Harry Wu avait été arrêté le 19 juin 1995 alors qu'il rentrait en Chine par le Kazakhstan, muni de son passeport américain et d'un visa en règle.
Cet ancien prisonnier politique - il a passé 19 ans dans les camps de travail, le laogai - a accompli un travail d'information extraordinaire, révélant à la communauté internationale les aspects plus sombres du "miracle économique" et de l'univers carcéral chinois. Harry Wu risquait de payer très cher le prix de son courage et de sa détermination.
Le 7 juillet, le ministère chinois des Affaires étrangères informait l'ambassade américaine à Pékin de l'arrestation officielle de Harry Wu, détenu par le Bureau de la Sécurité Publique à Wuhan. Trois chefs d'accusation avaient été retenus contre lui :
- Etre rentré en Chine sous une fausse identité lors de voyages précédents.
- Avoir pris connaissance de secrets d'Etat.
- Avoir divulgué ces secrets auprès d'organisations internationales.
Harry Wu sera libéré sous la pression des Etats-Unis, à l'occasion du congrès mondial des femmes tenu à Pékin.
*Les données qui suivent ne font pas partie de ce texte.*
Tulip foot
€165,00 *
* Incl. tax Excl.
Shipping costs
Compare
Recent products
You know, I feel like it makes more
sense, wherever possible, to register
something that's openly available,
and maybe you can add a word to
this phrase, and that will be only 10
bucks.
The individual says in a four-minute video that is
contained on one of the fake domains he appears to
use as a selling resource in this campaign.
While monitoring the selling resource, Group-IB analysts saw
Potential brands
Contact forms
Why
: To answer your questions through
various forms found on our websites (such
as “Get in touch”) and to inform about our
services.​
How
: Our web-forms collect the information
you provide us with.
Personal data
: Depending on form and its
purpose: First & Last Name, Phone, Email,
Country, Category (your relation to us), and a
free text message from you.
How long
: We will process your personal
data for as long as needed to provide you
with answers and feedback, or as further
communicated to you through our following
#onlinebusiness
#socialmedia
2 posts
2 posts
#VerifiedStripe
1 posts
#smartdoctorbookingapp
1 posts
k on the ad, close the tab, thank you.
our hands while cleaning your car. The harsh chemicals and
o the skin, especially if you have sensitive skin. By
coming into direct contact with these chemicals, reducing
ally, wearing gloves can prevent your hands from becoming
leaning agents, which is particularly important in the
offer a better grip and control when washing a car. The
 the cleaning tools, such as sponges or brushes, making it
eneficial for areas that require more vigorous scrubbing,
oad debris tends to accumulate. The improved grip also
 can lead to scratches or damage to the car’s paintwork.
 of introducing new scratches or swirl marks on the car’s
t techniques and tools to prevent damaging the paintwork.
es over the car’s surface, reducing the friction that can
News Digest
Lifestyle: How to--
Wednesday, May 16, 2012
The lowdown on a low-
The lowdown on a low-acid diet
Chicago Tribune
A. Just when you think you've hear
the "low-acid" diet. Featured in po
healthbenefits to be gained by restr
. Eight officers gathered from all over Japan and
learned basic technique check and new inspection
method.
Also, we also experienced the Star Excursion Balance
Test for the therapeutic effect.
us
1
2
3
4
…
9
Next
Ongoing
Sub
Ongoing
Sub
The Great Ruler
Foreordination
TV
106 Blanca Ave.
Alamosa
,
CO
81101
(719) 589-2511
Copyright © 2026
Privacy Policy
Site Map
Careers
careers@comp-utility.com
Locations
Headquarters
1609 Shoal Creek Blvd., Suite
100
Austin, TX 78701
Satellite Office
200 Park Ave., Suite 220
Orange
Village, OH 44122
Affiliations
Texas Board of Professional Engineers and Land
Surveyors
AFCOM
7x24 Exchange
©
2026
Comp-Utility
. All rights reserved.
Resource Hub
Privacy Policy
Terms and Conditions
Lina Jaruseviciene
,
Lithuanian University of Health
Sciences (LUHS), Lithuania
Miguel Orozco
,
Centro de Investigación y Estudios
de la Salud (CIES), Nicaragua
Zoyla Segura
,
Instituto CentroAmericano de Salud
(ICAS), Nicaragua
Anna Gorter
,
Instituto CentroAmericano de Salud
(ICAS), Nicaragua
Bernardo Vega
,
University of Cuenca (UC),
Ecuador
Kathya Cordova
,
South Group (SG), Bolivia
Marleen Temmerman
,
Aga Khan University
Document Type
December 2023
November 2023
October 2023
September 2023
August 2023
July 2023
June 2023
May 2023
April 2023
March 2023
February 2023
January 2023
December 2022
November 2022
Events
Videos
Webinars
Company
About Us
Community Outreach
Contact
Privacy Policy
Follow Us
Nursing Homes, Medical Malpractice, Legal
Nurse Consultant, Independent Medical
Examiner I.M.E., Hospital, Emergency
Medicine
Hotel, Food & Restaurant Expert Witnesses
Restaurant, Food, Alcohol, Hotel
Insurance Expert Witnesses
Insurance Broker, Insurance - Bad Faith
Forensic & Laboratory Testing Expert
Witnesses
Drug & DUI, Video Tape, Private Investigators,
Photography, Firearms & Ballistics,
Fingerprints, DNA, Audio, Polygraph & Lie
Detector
Installé aux Etats-Unis, il publiera Vents Amers qui connaîtra un immense succès.
"Harry Wu a séjourné dans la section 585 de la ferme de Quinghe pendant deux ans. Moi, je n'y suis resté que deux jours, grâce à ma qualité d'étranger. Quelle horreur ! Quelle horreur ! L'enfer de Dante ne soutient pas la comparaison. Dans ce camp, quelle désolation !... J'ai vu des gens ramper parce qu'ils n'avaient plus la force de tenir sur leurs jambes. Harry Wu a survécu en grappillant sa pitance dans les champs - herbes, plantes, grenouilles, serpents, qu'il faisait bouillir dans les latrines de la prison. L'innommable vaut mieux que la mort. C'est à ce moment qu'Harry Wu fait le serment de raconter ce qu'il voit, de révéler au monde les principes de l'"humanitarisme révolutionnaire" avec lequel la Chine traite ses prisonniers.